Play therapy is a therapeutic technique most often used with children ages three to 12; it is occasionally used with adolescents and adults as well. Through play therapy, individuals learn how to express themselves and their thoughts, and how to tackle problems they may be facing. The goal of play therapy is to help individuals ‘achieve optimal growth and development.’ 

Through engaging in play therapy, individuals can learn to enhance their communication skills, better regulate their emotions, problem solve in a more positive way, and address traumatic situations or experiences. Some clinicians may utilize play therapy when developing a diagnosis for someone. Play therapy can either be a primary approach to treatment, or it can be a supplementary approach.

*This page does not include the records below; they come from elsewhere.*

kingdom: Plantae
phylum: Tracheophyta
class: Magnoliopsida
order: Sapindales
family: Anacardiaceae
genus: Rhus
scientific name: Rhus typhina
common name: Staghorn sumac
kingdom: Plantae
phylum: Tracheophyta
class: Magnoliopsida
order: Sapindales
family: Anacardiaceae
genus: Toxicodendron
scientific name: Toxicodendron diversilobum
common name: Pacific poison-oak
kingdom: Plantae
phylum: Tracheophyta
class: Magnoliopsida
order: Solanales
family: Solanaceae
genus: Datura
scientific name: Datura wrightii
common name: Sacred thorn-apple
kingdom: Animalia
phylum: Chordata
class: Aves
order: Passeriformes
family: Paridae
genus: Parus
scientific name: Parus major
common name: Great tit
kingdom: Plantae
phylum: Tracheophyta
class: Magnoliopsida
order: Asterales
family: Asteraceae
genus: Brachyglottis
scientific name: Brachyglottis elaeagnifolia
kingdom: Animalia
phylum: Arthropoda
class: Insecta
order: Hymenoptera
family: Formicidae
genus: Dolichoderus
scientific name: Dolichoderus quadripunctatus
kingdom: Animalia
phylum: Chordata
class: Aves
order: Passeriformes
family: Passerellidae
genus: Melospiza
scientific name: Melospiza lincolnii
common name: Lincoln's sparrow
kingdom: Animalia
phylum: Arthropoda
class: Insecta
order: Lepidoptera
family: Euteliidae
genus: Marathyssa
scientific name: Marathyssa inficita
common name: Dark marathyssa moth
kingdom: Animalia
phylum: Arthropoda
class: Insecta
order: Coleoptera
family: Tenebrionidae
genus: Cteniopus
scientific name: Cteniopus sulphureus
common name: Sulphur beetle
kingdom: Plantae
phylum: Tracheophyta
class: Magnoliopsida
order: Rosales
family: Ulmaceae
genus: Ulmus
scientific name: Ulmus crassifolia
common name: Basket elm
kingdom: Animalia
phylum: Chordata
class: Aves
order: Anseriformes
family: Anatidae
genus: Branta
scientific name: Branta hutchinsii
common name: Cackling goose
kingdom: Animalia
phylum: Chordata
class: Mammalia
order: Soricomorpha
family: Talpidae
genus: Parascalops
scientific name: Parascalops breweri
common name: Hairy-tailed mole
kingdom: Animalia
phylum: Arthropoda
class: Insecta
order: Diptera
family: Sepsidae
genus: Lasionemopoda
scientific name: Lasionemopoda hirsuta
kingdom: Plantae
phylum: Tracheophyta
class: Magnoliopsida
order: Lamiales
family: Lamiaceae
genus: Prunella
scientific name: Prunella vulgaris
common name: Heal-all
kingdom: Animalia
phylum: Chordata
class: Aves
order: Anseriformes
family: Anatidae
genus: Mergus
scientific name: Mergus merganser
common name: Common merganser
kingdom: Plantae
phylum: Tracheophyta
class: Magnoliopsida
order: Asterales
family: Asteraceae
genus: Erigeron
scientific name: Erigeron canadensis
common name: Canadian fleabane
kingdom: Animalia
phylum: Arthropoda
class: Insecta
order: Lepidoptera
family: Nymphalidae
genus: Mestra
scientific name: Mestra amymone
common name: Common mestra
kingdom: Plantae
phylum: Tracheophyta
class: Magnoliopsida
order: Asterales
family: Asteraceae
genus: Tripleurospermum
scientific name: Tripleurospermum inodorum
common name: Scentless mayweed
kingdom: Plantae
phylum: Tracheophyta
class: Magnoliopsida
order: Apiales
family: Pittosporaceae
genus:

Usually, play therapy occurs in a playroom where a mental health professional can watch the individual and assess their style of play, as well as their actions, while playing. There will be a variety of carefully-selected toys in the playroom; individuals may also be asked to engage in arts and crafts, dance, make music, or play pretend while engaging in play therapy. 

There are two types of play therapy that are commonly used: 

  • Directive play therapy: in directive play therapy, the clinician helps guide the session with the individual, rather than having the individual engage in free play. The clinician may read a story, or engage the individual in games that have specific themes, with a certain goal in mind for the session. 
  • Non-directive play therapy: also known as unstructured play therapy, few boundaries or rules are imposed during the play session. In this approach, it is thought that when given the freedom to play as they please, individuals will be able to resolve the issues they are facing on their own.

Play therapy can be a useful tool in treating:

Some clinicians who utilize play therapy in their practice may have credentialing from the Association for Play Therapy, a national professional society for the practice of play therapy.